ナノサイズの研究をすすめる上では、その危険性(ナノリスク)についても熟知する必要があります。5ミクロンの粒子が体に入ると体から出てこなくなります。ナノサイズの粒子は、ウィルスと同じくらいの大きさで、人体に対する何らかの影響もあると言われています。液体の中での反応であれば心配ありませんが、実際に操作する場合は換気のゆきとどいた環境で行なう必要があります。
小さい粒子の製造法のいくつかを紹介します。(※3種類の製法をご紹介いただきました。)一方で、実際には今までにもすでに小さい粒子というのは存在していますし、高校の教科書にも載っています。例えば、硝酸銀水溶液に塩化カリウム水溶液を加えると塩化銀の白色沈殿ができますが、この粒子はナノレベルの粒子の大きさなのです。技術の進歩によりナノレベルまで顕微鏡で見ることができるようになったということです。
最後にファミリーチップという小さなチップの中で薬品の生産を行なうシステムについて。通常薬品を生産する場合は、大きな反応釜で行なうが、生産量の細かな調整が難しい。一方、このファミリーチップを大量に備え付け、それぞれのチップで薬品の生産を行なうと、それぞれのチップ毎のオンオフで生産量を制御できるので生産量の調整が容易となります。これらの研究も化学システムの研究領域です。
以上、学科の説明から始まり、ナノサイズの粒子について専門的な難しい部分もありましたが、わかりやすくお話ししていただきました。就職についても詳しくおしえていただき、進路を考える上でも実り多い時間を持つことができました。
◎生徒の感想
◆講座の内容でもっとも印象に残ったこと
・数学や物理も必要。高校の化学は簡単だと思った。
・ファンデーションのこと。「そう言うことだったんだ」と思ってすごくしっくりきました。
・人間と他の生き物のサイズによる構造の違いについて。蟻の場合は人間が普通に使っている水の粘着性が12万倍になる。
・5ミクロン以下の物質は人体に入ったまま出てこないということ。
・粒子が何個あるかで、違う色の光を吸収反射したりするということ。
・作り方一つで形が変わってしまうこと。
・人間をそのままウルトラマンと同じスケールにするとか。蟻からしたら水はかなり粘っこいとか。

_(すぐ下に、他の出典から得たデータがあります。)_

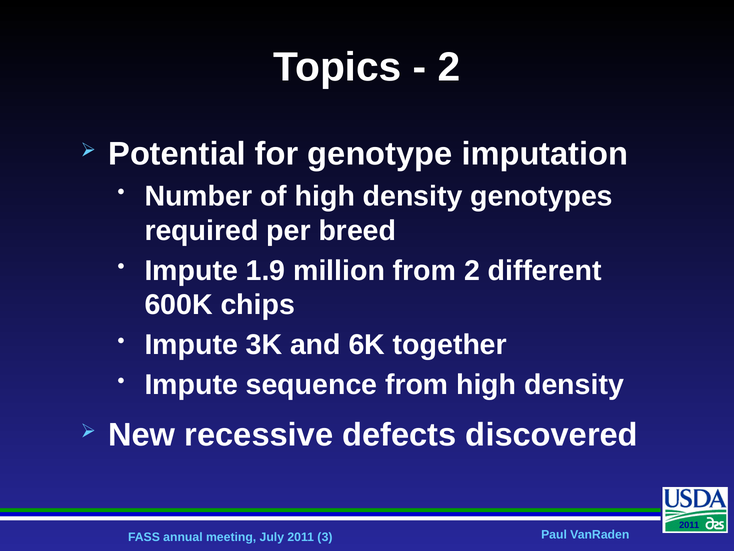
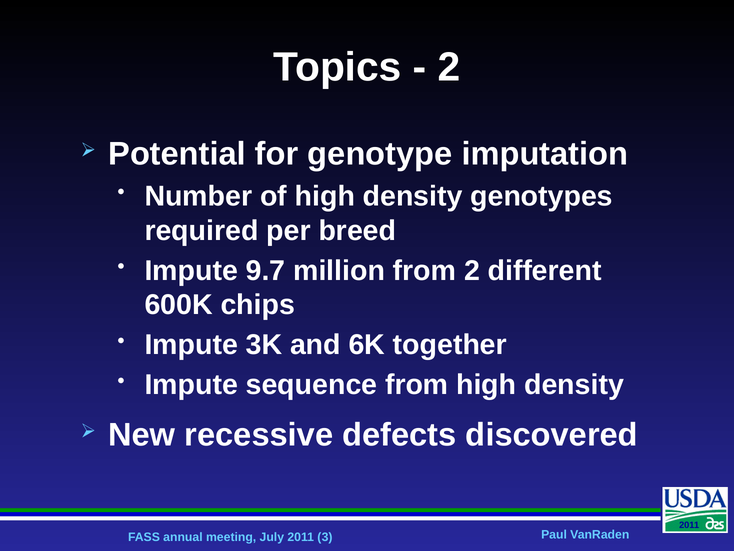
1.9: 1.9 -> 9.7
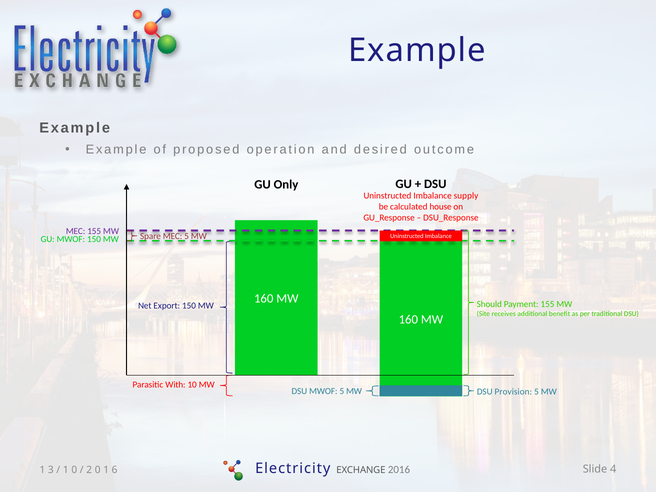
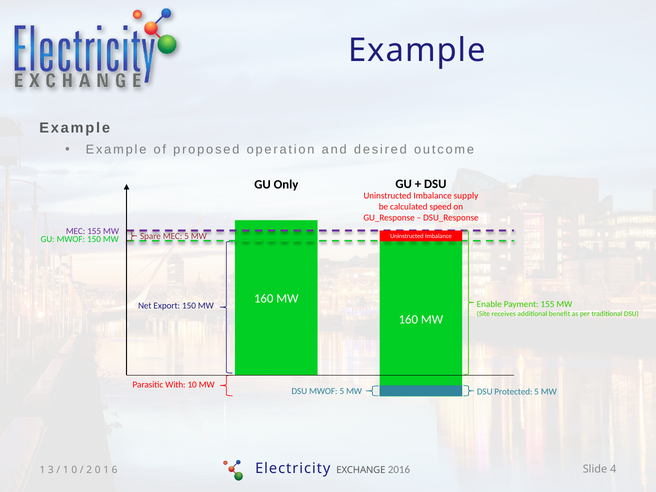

スケールの話が印象に残った。
・学部内の話。
・物をつくるとき、大きな容器でつくればいいというものではない。
・何でもナノサイズにすると、僕の知っている世界と違う性質をだすということ。
・同じ物質でも構造が違うと見た目の色が変化するということ。
・違う大きさの世界に行くと、僕らの大きさの世界とは全く別の材料・システムじゃないといけないというのが面白いと思いました。

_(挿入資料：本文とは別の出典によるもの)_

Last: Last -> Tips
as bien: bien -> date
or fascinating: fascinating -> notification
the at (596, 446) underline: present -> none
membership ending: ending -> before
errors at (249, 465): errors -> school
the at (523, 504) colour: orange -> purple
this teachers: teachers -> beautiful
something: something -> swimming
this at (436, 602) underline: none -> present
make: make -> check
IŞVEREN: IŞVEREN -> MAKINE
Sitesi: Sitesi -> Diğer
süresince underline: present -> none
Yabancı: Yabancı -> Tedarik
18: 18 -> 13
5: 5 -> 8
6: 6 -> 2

・食塩が作り方によって結晶の形が全然ちがうものになるということ。
・形や大きさを作り方で変え、性質も変わるところが不思議で面白かった。
・ファンデーションをつくる話。
・モルフォチョウの羽の色がナノに関係があるということ。
・研究室の紹介
・ファミリーチップにロマンを感じました。
・就職先の話。
・ナノの小ささ
・内外の粒子の割合によって粒子の性質が変わるということ。
・日焼け止め
・研究するにはまわりの環境についても考えなくてはいけない。
◆全体の感想
・興味のある内容でよかったです。
・受講してよかったです。難しいところもあったけど、興味が持てた。
もっとかわればもっと面白いと思う。
・少し難しかった。
・難しい内容ですし、スクリーンの中の文字は全くわからないものも多くありましたが、説明はとてもわかりやすく、面白かったです。ナノや粒子など小さい世界が好きなので、とても興味が持てました。
・いろんなことが知れてよかった。また参加したい。
・大学に行ったときの体験授業が粉体で、やってみてすごく楽しくて、理工学部、化学システムとかの前に、粉体に興味を持っていたので、とても楽しかったです。

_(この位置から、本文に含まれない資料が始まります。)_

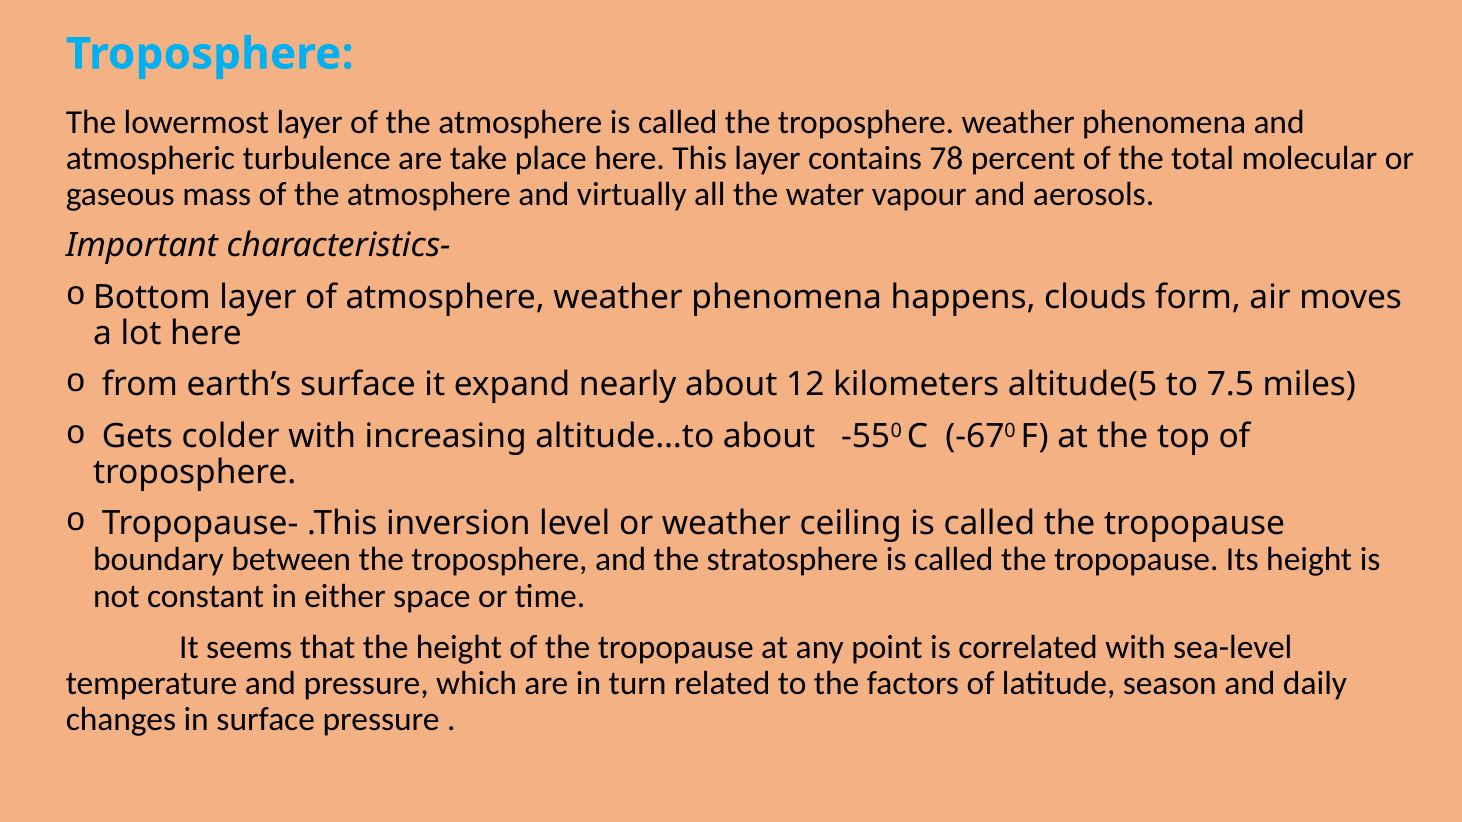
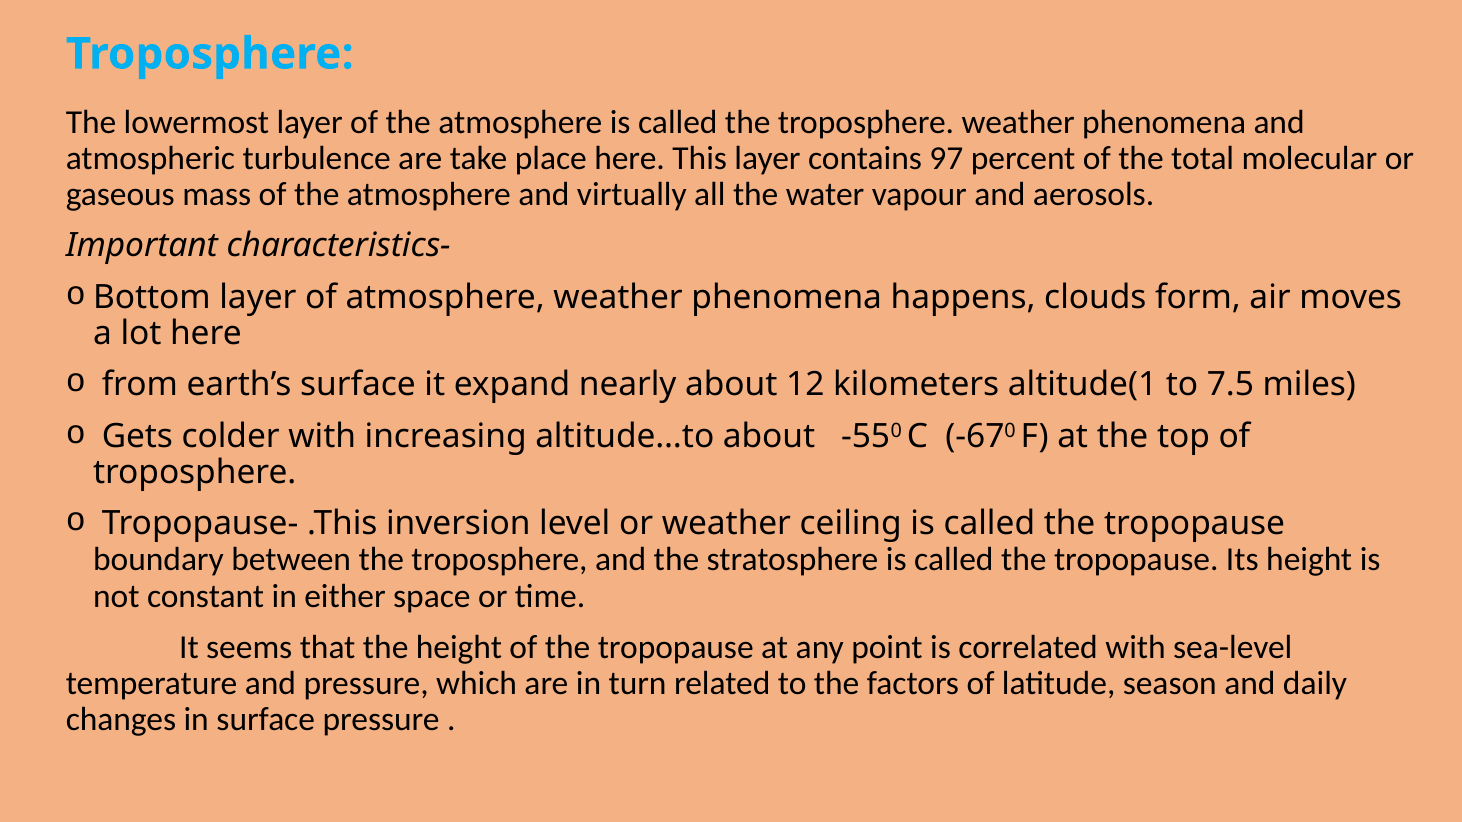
78: 78 -> 97
altitude(5: altitude(5 -> altitude(1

・以前のオープンキャンバスから化学系の学科には興味がありました。今回の講座は難しくて十分に理解できませんでしたが、化学系に一層興味が持てました。
・化学系はいろんなところに就職できてすごいなと思った。
・話が難しすぎましたー。
・化学はいろいろな謎を解明したりできて面白いなあと思いました。
・大学での勉強は難しそうだけど、とても興味深くて、この講座によって
とても化学系へいきたいという思いが強まりました。
・難しい内容でしたが、興味深いところもあって濃い時間になった。
・身近なことから話してくれて、理解しやすかった。
・大学の1日体験のときのことをさらに深く知ることができてよかった。
・やかり化学システムは物理的な要素が強いのだなと改めてわかった。100分という時間は少々長く感じた。進路の参考になった。
・機能分子と違って化学システムは物理をやったりするし、高校の化学の延長と違うことをするので大変そうだ。
・今まで大きい方は無理でも小さい方なら、そのまま小さくしたらエネルギーは通用すると思っていたけど、小さいものは小さいもので、それに適応するようにできているのだと勉強になった。
・難しくて理解できないところもあったが理解できるところは楽しく聴けた。
・難しかったけど、興味が沸いたのでとても参考になりました。